Hint to medical professionals: Listen to your clients first, then design questions about it afterwards

misscutandstick · 26/02/2009 18:23

After having several children, the majority of which seem and/or are Dx'd ASD, it has come to our attention that its very possible that both me and Dh are on the spectrum somewhere. Out of interest we just took the test too... we both scored 40 (on different things) but it isnt much of a surprise and we are happy with our lives.
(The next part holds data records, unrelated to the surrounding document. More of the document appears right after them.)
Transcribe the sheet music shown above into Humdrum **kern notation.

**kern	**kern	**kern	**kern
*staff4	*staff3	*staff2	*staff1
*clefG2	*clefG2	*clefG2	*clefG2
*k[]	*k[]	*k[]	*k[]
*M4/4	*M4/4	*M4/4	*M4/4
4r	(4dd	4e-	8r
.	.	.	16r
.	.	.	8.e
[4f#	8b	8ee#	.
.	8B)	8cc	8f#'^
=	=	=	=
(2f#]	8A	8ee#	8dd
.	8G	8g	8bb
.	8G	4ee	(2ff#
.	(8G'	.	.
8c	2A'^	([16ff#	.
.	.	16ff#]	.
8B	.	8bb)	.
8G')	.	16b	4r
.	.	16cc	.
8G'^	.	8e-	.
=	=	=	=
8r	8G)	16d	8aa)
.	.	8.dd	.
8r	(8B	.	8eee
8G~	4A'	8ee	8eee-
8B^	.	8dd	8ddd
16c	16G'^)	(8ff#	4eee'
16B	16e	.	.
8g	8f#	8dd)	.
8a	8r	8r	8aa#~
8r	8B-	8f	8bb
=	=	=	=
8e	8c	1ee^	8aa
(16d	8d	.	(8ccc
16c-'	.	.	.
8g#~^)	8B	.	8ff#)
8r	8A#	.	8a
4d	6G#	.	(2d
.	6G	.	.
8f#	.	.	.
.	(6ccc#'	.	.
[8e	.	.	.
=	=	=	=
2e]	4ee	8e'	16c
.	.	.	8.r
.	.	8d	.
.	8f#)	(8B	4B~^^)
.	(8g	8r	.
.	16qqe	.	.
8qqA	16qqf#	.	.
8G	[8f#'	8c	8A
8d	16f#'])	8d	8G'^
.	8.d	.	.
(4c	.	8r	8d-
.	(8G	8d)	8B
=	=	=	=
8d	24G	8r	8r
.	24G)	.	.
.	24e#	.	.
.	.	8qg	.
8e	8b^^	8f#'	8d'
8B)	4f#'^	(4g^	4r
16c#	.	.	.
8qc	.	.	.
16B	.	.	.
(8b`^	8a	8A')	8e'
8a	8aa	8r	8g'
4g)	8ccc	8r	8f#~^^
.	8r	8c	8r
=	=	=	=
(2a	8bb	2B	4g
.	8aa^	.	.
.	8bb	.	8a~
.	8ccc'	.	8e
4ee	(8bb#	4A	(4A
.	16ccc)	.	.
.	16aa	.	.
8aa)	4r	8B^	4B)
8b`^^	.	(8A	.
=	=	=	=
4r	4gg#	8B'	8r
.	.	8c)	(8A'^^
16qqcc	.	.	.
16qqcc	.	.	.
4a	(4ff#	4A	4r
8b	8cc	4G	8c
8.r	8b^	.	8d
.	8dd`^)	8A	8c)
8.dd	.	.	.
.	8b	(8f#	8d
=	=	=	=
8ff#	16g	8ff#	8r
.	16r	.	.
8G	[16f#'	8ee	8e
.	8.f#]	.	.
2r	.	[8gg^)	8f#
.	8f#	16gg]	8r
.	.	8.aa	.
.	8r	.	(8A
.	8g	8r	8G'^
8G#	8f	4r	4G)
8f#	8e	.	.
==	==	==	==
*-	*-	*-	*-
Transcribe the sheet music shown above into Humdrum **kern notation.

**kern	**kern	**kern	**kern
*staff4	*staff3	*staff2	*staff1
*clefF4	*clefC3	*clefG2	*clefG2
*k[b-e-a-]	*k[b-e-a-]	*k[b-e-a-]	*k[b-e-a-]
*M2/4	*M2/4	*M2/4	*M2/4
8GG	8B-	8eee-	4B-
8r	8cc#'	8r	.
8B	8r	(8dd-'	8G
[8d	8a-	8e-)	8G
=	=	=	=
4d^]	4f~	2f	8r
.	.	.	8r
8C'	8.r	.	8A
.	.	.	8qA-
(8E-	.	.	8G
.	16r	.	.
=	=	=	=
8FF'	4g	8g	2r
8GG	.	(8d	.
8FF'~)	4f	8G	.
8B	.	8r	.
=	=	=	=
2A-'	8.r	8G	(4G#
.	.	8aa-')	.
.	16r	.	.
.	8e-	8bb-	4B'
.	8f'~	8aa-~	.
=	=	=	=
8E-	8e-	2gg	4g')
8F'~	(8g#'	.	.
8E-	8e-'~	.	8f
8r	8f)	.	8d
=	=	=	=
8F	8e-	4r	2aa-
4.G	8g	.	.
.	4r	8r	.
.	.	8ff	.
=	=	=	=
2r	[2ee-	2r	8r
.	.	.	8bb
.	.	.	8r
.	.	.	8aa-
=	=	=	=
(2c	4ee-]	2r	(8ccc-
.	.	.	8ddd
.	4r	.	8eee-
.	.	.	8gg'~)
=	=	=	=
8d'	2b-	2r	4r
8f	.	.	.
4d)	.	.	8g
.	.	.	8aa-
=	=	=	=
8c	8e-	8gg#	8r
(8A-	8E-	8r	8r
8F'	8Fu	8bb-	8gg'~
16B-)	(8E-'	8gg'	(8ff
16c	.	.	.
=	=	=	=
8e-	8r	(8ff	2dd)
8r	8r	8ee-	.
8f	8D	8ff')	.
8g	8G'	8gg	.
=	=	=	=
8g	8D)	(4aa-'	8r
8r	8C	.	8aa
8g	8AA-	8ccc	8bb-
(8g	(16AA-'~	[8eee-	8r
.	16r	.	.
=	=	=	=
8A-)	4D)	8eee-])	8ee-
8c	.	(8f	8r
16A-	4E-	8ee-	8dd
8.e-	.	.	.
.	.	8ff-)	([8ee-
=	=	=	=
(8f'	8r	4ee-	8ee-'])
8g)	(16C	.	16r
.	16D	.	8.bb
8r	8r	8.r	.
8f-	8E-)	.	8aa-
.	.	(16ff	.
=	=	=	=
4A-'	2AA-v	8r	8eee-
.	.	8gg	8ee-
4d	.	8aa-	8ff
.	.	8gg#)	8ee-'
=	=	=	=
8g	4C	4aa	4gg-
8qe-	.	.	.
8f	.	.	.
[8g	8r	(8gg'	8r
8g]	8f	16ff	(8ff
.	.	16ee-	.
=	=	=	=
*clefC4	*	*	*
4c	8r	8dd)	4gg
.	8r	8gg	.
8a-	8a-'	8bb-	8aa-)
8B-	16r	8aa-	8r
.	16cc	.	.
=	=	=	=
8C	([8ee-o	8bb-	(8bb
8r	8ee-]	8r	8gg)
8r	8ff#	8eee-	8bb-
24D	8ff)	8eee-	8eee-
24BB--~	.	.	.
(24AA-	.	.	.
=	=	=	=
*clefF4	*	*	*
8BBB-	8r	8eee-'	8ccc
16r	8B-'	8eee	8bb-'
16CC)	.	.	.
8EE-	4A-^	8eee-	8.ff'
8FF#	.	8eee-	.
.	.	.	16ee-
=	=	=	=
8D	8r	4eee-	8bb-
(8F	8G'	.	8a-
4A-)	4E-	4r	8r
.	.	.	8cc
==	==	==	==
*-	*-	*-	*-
misscutandstick · 26/02/2009 18:25

...our socially inept, factually correct, very routine lives

onlyjoking9329 · 27/02/2009 08:42

i scored 9, my husband did this test some years ago and got over 40, we have 3 children all of them have autism, My DH accepted that he had AS thou he never went for DX, my DH semed to get more autistic then he was DX with a brain tumour, i do wonder about the cross over now and wonder what was down to the AS and what was down to the brain tumour, DH would have been good for the doctors to look at for research, sadly he died in june so that won't happen now. DH had an identical twin who has similar difficulties to Steve they would have made an interesting case study.

Flightattendant27 · 27/02/2009 09:28

Hi OJ

Thankyou. Hope it hasn't brought up too many sad feelings.

Wow 9 though, you must be a very sociable person!

I had heard it can be hereditary.

I did my mum with the test last night. She reckons she has OCD and social phobia, but surprise surprise all her answers were coming back with the same scores as me.

Miss C&S, I envy you being so contented. It must be lovely having such an understanding of each other.